$f(x) := -4(\frac{1}{2}-x)^2+1$
Is it possible to construct a parameterized version of $f$, say $f_a$, which fulfills:
- $f_a(0) = f_a(1) = 0$
- $f_a(a) = 1$
- $f_a'(x) = 0 \Leftrightarrow x=a$
- $f_a''(a) < 0$
- $f_{1/2} = f$
- strictly monotonically increasing on [0,a)
- strictly monotonically decreasing on (a,1]
- $f_a$ does not have to be a polynomial necessarily
- $f_a$ is differentiable on [0,1]
I think you get the idea - just imagine a function like $f$ and visually shift the maximum along the red line while keeping anything else as (subjectively) constant as possible.
I would also be interested in learning whether this can be done numerically or if there is a systematic analytical method to achieve something like this. So I could apply this method to more complex functions. Also a definite "this is not possible because ..." would be a welcome answer.

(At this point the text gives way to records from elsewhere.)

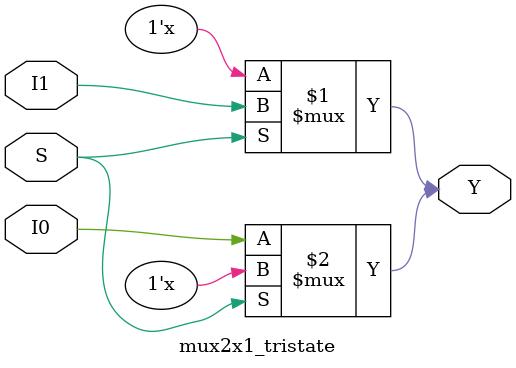
<source format=v>

module mux2x1_tristate (
    input  wire I0,
    input  wire I1,
    input  wire S,
    output wire Y
);

    wire nS;

    // Invert select
    not (nS, S);

    // Tri-state buffers
    bufif1 (Y, I1, S );   // When S = 1, I1 drives Y
    bufif1 (Y, I0, nS);   // When S = 0, I0 drives Y

endmodule

</source>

Let $f_a(x) = c_1x^2 + c_2x + c_3$. Since $f_a(0) = 0$, $c_3 = 0$. Since $f_a(1) = 0$, $c_1 = -c_2$. Therefore, $$f_a(x) = c_1(x^2 - x)$$
Since $f_a(a) = 1$, therefore $c_1(a^2 - a) = 1$, i.e. $c_1 = \frac{1}{a^2 - a}$. Therefore, $$f_a(x) = \frac{1}{a^2 - a}(x^2 - x)$$
Now, $f_a'(x) = \frac{1}{a^2 - a}(2x - 1)$. For $f_a'(a) = 0$, $a$ has to be equal to 1/2. Doesn't look there is any other choice :-/